We’re a schedule-driven family. We always have been. For us, schedules bring ease to our weekdays. Giving a guiding post of expectations that we can shape our weeks around. For us, the schedule is a comfort. It gets us from A-Z, Monday through Friday.

There’s no handbook for how to handle what’s happening in the world right now. How does one maintain a schedule when you’re bound to a place that functions as school, work, home, and recreation? You don’t. Schedules, long and short, have been thrown out the window. In a very short period of time, we went from being a Schedule Family to a Routine Family.

What’s the Difference Between a Schedule and a Routine?

A schedule is built around set start and end times for specific activities; the bus arrives at 8:05 am, the school bell rings at 8:45 am, and 9:00 am is circle time. This helps everyone to be exactly where they need to be when they need to be there. A routine is a pattern of behaviors/actions that are regularly followed. A schedule is coloring within the lines. A routine expands those lines, making them less specific and detailed. It’s less of coloring outside of the lines and more giving ourselves more space to color.

As we settle into the 3rd week of no school, we’ve learned to embrace the flow. The flow has been much kinder to us than trying to adhere to a schedule like we maintained before. Routines give you space to breathe while also ensuring that you have crafted some semblance of a structure during an unstable time.
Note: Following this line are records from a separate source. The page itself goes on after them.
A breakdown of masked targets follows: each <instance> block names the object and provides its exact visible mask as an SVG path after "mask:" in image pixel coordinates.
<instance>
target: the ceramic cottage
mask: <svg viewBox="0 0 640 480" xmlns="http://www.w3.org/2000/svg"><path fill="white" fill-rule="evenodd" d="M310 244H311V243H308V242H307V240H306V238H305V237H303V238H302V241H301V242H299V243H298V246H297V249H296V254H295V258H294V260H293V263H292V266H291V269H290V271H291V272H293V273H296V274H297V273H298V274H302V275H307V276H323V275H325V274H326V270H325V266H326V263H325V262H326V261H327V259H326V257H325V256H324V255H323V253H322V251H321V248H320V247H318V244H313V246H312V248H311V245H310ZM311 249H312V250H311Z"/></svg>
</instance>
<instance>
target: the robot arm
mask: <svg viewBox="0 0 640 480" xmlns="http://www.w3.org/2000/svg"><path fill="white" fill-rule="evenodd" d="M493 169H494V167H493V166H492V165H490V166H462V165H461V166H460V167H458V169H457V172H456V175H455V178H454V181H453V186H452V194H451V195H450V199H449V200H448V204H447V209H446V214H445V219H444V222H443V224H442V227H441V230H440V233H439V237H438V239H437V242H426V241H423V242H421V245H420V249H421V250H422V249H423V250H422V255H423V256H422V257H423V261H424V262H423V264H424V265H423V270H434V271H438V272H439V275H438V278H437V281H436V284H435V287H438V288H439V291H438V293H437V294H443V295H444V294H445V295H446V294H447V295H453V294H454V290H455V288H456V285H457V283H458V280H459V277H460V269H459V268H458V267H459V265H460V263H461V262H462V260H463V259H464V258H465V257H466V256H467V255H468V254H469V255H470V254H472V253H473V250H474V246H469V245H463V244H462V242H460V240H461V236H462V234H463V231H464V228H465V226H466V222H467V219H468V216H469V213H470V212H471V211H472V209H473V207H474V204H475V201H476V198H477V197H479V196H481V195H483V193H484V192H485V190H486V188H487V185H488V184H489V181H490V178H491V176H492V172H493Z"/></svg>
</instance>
What A Typical Weekday Routine for Kids Looks Like

8 am | Family Walk

  • This is the only hard and fast time rule in our house. It’s important to have a signal that the day had started. Everyone needs to be dressed and ready by 8am. Having that marker ensures that the weekends and weekdays days don’t blur together, even if the setting does.

9 am-3 pm | School/Work

  • For us, the morning is by far the most productive period of the day and we try to make the most of it.
  • We’ve worked with our teachers to craft a checklist of work that should be completed on a daily basis: 15 minutes of reading aloud, 1 writing assignment, 30 minutes of art, etc. When exactly those things happen can vary, they just need to be done. We have a list on the wall that can be checked off as they’re completed. Schools are also starting to add virtual learning aspects that fit into this window.
  • Depending on how strict our work schedules are on a given day, we’ll set specific times to help with any school work that is needed. Kind of like mom/dad open office hours.
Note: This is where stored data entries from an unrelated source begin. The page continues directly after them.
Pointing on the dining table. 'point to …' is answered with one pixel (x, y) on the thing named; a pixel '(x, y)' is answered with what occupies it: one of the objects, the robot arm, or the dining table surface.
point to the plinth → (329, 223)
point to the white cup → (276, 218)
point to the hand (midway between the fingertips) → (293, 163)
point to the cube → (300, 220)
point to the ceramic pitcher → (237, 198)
Embracing a loose school/work routine for the bulk of the day has been a game-changer. During the first week of homeschool, we clung to the schedule and tried to match the schedule of the classroom. We told ourselves it would bring comfort and stability to the situation. It didn’t go well. It brought a lot of unnecessary stress into an already stressful picture. I mean, who cares if “gym class” takes place exactly at 10 am?

3-8 pm | Free Time

  • This is the block of time we’ve tried to keep the most flexible. Giving ourselves the freedom to do what is needed most on any given day. On the days we really have it together, that might look like working while the kid quietly plays with dolls. On other days, that might mean everyone plops in front of the TV for “brain breaks.”
  • This is also the space where we’ve called in some virtual help. Depending on the day, this can take shape a couple of different ways: playdates with friends (legos and dolls are things that translate well via virtual hangouts), Grandparent FaceTimes, or even a professional to play some games for an hour or two. Outsourcing some playtime in the afternoon gives us more time to focus on our work

8pm | Kiddo Bedtime

  • During the week, we keep our strict bedtime. Once the kid is in bed, we adults can finish any work we’ve missed throughout the day that needs immediate attention or we can unplug and recharge for another day in the home/work school gauntlet.
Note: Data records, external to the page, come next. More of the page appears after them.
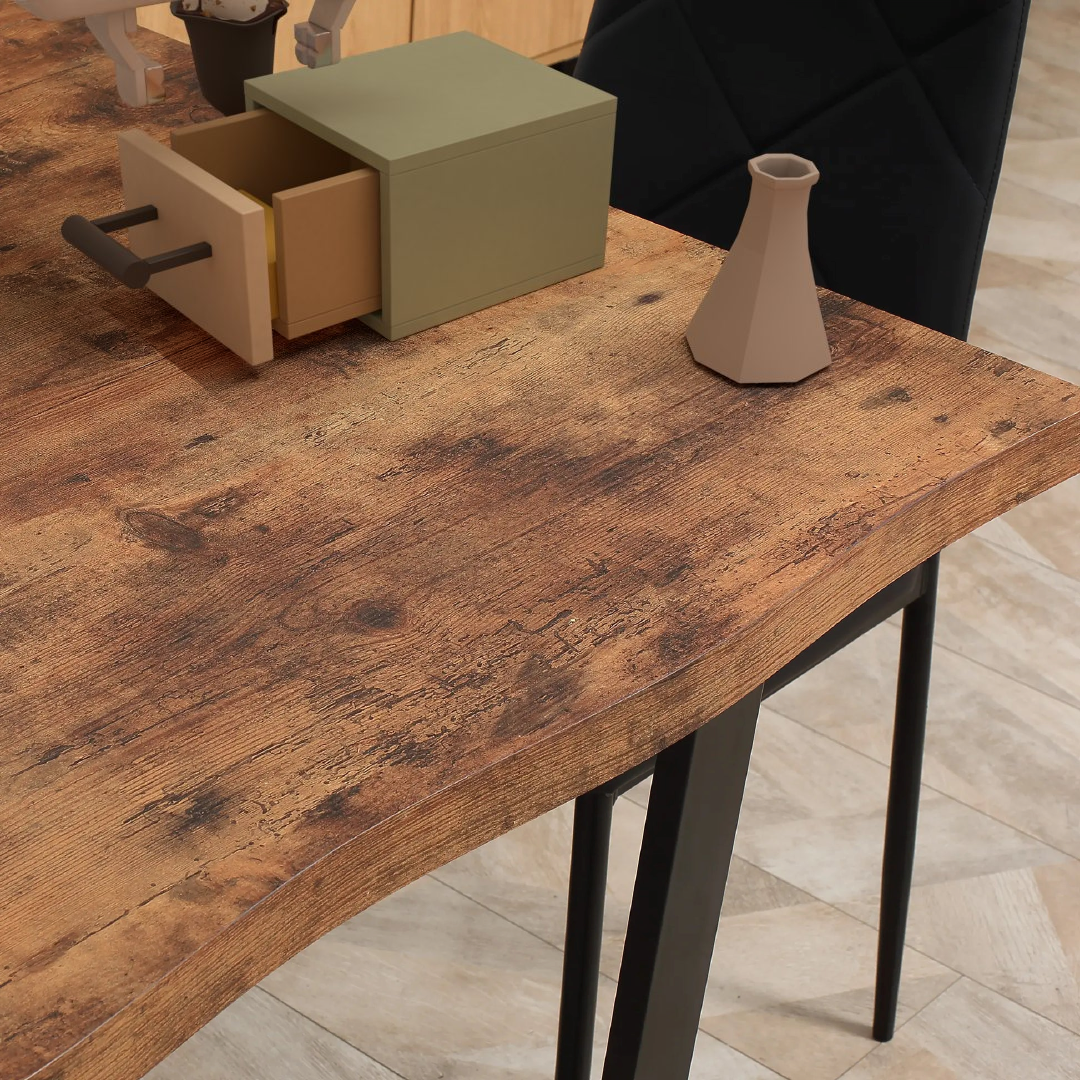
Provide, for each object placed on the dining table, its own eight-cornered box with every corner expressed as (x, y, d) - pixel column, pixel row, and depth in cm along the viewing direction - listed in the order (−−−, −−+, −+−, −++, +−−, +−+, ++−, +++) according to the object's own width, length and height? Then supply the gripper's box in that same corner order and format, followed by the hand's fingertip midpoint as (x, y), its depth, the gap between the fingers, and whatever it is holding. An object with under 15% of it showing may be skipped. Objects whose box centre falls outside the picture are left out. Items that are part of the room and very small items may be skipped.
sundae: (267, 201, 90) (251, -65, 81) (165, 181, 92) (138, -82, 83) (316, 160, 95) (306, -94, 87) (219, 142, 97) (199, -110, 88)
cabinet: (391, 342, 78) (389, 160, 72) (254, 251, 85) (243, 80, 79) (604, 266, 86) (617, 97, 80) (462, 189, 93) (465, 29, 87)
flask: (732, 400, 74) (758, 207, 69) (659, 332, 80) (679, 147, 74) (856, 373, 77) (892, 185, 71) (778, 309, 82) (806, 128, 76)
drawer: (164, 397, 71) (146, 240, 66) (48, 302, 77) (25, 154, 73) (474, 290, 81) (478, 147, 76) (348, 214, 87) (344, 78, 83)
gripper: (374, -275, 71) (375, 25, 80) (-55, -244, 60) (-3, 102, 68) (459, -250, 68) (451, 62, 76) (19, -212, 56) (65, 150, 65)
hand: (233, 82), depth 72 cm, fingers open, 8 cm apart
This is our new daily weekday routine. Our new normal in extraordinary times. What the coming weeks have in store is still largely unknown. But for now, this is our world. Every day we test new things and adapt. Little by little, we’re making it work and settling into a flow.

The beauty of a routine is that you can shape it to work for your specific needs. Ours is specific to us (we know we’re privileged to be able to continue our work from home) but, it’s possible for everyone to find their new routine and settle into the flow.